Afinal, se a inflação está sob controle e se os níveis de crescimento de emprego subiram, por que a avaliação positiva do governo cai e a negativa sobe? Para a falta de sorte da ministra Nísia, cujo cargo é cobiçado por 11 entre cada 10 raposas do centrão, na véspera da reunião o programa Fantástico exibiu uma reportagem especial denunciando o caos nos hospitais federais no Rio de Janeiro. O sucateamento, o abandono e a ingerência administrativa da rede hospitalar do Rio vieram somar-se a dois problemas gigantescos do ministério: o aumento do número de crianças ianomâmis mortas já durante a gestão Lula e o avanço progressivo dos casos de dengue associados à crise gerada pela inexistência de vacina para a demanda nacional.

O farejador cansou

Irritado com os números das pesquisas, com a patinação dos ases do seu governo nas redes sociais, com baixo engajamento, o presidente foi duro nas cobranças à ministra, para dizer o mínimo. Ao ponto de Nísia embargar a voz e precisar se esforçar para segurar o choro, sendo amparada e consolada pela primeira-dama, Janja. Curiosamente, o presidente foi bem mais leve na interpelação ao novo ministro da Justiça, Ricardo Lewandowski, cuja pasta zanza pelos sertões do Rio Grande do Norte à caça de dois fugitivos de facções do tráfico que escaparam de um presídio de segurança máxima na madrugada da Quarta-feira de Cinzas.

Até agora, apesar de centenas de policiais envolvidos e de o ministério anunciar na imprensa até o “currículo invejável” (sic) de um cão farejador, o Fúria, não houve captura. Ainda assim, há uma semana o ministro considerou a operação de buscas positiva. O argumento para essa avaliação positiva? Ah, o fato de os fugitivos provavelmente não terem conseguido sair do estado. Um dia depois da reunião de cobrança de resultados pelo presidente, também curiosamente a Polícia Militar do Rio Grande do Norte anunciava que Fúria, o cão de currículo invejável, precisava de uns dias de descanso, pois fora acometido de exaustão e fadiga muscular. É fake a notícia de que ele fora atacado por um um teiú.
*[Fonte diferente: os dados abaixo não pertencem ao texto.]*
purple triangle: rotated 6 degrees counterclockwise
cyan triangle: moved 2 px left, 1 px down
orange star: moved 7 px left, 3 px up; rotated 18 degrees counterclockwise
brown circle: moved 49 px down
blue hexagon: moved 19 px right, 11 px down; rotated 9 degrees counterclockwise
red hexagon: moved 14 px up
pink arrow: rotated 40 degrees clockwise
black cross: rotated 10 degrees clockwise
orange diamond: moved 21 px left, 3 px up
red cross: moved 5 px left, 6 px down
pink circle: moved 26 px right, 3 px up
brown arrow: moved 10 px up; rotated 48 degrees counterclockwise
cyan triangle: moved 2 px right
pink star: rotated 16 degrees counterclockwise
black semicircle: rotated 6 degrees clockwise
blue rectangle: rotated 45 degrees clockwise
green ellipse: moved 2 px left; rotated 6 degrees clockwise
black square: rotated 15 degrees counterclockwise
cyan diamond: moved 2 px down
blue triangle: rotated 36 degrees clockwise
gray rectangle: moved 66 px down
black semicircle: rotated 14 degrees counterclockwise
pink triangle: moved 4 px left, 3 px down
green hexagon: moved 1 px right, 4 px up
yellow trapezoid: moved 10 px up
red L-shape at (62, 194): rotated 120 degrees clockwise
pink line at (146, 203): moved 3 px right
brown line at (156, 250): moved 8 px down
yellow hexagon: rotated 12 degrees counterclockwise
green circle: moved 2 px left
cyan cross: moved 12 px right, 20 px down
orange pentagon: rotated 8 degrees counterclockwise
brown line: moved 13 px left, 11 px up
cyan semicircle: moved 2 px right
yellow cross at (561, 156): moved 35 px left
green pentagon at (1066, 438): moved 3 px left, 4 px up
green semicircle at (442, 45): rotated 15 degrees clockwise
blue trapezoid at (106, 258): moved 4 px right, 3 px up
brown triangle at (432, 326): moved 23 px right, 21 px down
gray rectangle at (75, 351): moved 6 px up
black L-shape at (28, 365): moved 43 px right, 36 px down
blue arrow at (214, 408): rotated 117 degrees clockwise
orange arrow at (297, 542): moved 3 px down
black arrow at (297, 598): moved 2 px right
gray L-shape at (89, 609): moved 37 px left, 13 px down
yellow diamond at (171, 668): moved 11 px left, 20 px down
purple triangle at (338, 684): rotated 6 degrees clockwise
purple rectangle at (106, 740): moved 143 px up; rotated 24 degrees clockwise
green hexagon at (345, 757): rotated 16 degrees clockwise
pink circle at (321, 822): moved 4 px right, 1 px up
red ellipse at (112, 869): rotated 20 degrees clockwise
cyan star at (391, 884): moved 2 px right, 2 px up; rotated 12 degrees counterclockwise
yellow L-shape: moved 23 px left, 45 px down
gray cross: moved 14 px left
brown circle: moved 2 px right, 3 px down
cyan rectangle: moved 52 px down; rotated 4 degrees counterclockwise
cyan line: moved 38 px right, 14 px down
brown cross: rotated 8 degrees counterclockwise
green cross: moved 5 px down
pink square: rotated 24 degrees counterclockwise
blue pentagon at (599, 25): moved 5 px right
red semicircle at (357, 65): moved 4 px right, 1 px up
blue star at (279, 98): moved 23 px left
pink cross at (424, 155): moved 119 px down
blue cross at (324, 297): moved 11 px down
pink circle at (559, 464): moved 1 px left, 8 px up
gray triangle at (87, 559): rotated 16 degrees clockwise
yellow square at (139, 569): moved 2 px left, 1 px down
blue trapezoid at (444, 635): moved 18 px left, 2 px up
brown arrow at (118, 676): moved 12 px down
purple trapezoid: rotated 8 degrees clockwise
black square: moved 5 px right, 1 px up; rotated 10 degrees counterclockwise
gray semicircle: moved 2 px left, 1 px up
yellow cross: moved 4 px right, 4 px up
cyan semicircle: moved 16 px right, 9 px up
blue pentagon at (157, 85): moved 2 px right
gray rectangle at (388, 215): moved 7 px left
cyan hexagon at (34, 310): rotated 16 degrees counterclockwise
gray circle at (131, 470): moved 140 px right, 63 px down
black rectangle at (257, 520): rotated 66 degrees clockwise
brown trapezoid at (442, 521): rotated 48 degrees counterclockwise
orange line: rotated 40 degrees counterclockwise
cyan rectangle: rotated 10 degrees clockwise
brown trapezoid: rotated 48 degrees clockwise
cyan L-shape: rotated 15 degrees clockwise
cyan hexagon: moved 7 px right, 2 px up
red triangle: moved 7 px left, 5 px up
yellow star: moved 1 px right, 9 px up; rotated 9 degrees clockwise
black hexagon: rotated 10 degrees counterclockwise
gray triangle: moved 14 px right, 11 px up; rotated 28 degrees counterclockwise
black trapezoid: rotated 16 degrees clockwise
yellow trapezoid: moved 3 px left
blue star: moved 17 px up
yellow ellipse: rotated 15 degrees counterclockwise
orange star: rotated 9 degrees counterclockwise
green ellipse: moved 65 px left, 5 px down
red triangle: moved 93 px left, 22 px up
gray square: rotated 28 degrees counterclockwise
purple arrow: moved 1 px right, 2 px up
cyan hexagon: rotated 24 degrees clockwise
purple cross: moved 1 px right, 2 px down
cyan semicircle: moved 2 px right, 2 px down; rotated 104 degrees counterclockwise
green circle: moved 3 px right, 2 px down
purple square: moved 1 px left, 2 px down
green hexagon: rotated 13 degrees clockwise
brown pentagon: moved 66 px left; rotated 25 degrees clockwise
O cachorro, um pastor-belga-malinois, já tem sete anos e não pode trabalhar mais de cinco dias seguidos sob o calor do sertão, precisa de repouso. No mesmo dia, o ministro Lewandowski convocou uma coletiva para anunciar notícias novas em outro front: comunicou a homologação da delação premiada do ex-policial militar Roni Lessa, executor confesso de Marielle Franco e Anderson, o motorista dela, seis anos após o crime. Um notícia tida como uma “entrega” positiva para a sua pasta. Enquanto isso, a ministra da Saúde, continua sob a espreita do centrão.